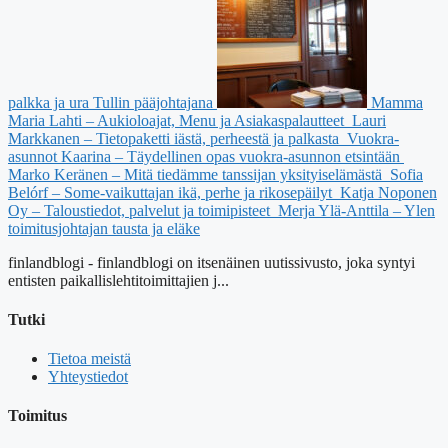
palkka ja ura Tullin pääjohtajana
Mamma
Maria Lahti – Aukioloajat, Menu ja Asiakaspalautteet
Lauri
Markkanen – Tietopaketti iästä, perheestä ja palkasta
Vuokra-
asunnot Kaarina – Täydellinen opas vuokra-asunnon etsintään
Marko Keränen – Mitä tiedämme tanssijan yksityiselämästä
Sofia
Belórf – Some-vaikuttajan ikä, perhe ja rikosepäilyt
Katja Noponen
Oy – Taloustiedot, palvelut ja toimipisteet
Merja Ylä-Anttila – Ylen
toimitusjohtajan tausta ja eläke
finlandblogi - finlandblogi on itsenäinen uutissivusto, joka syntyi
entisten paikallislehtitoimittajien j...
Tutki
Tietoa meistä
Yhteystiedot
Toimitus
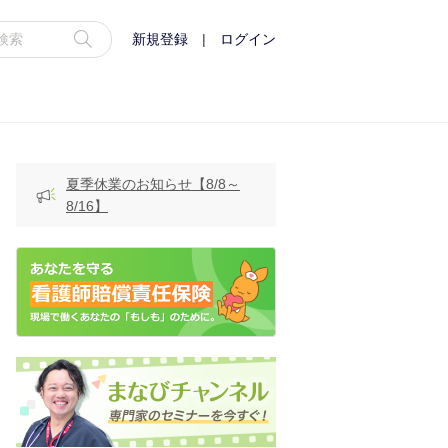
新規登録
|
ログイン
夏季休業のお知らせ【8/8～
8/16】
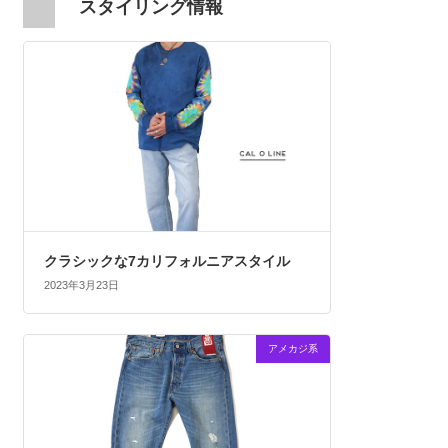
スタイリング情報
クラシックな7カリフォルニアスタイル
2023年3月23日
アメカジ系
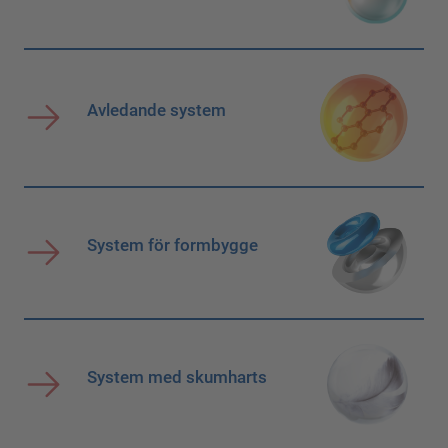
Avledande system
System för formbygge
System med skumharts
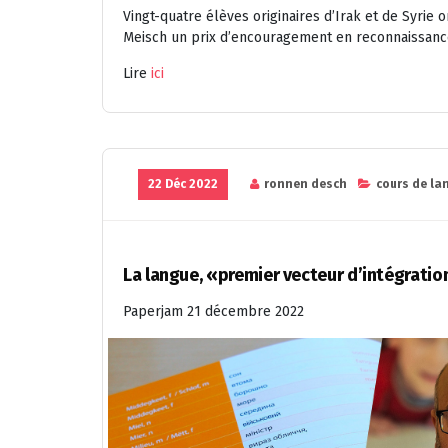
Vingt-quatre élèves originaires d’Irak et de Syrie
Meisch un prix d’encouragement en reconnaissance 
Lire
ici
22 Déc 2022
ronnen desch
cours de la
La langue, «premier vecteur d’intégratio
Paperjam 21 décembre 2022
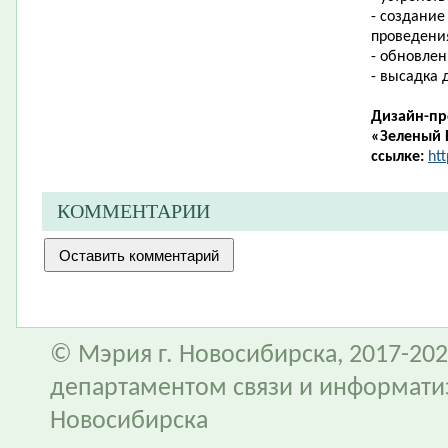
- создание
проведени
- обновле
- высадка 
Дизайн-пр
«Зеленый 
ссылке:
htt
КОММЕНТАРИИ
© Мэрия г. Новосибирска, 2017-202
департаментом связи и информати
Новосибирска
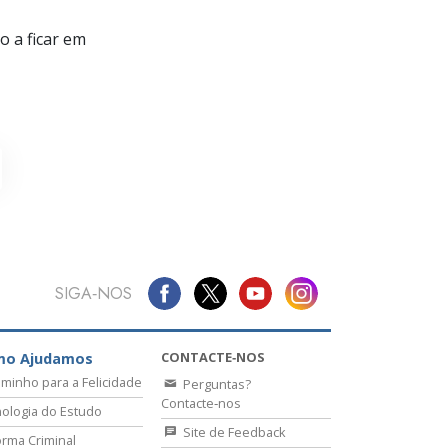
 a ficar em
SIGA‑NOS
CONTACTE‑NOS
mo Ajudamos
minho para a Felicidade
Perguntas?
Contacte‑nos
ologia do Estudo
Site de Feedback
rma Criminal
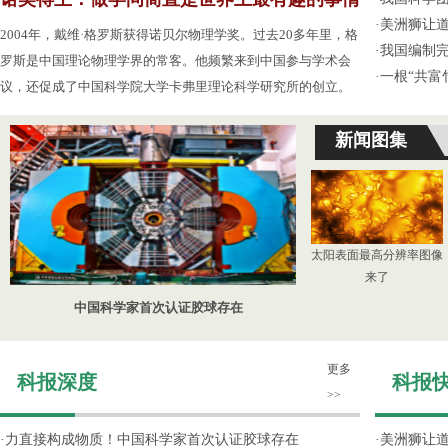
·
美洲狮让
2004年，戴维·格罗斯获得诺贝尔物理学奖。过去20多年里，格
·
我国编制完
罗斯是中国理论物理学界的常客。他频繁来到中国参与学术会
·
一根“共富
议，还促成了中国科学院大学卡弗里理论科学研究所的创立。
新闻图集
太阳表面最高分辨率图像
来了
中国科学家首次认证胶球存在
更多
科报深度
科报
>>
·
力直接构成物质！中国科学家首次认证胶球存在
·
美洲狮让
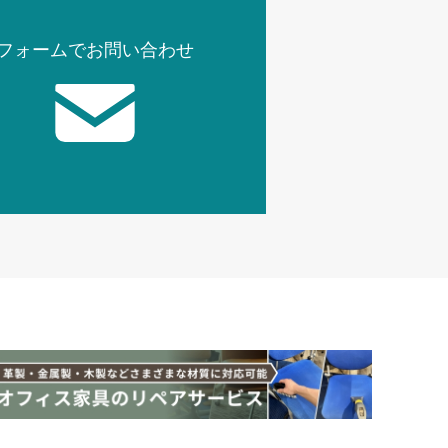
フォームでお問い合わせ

§ §

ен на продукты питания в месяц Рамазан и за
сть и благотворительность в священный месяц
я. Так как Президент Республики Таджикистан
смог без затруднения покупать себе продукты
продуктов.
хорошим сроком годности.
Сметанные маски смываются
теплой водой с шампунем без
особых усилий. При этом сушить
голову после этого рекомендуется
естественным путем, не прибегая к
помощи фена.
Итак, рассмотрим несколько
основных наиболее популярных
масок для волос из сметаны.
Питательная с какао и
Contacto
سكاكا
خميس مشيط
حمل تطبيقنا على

§ §

_Requirement_.
Tally every line of the listing that holds the string "中国科学家首次认证胶球存在", then give the number by itself.

_Response area_.
2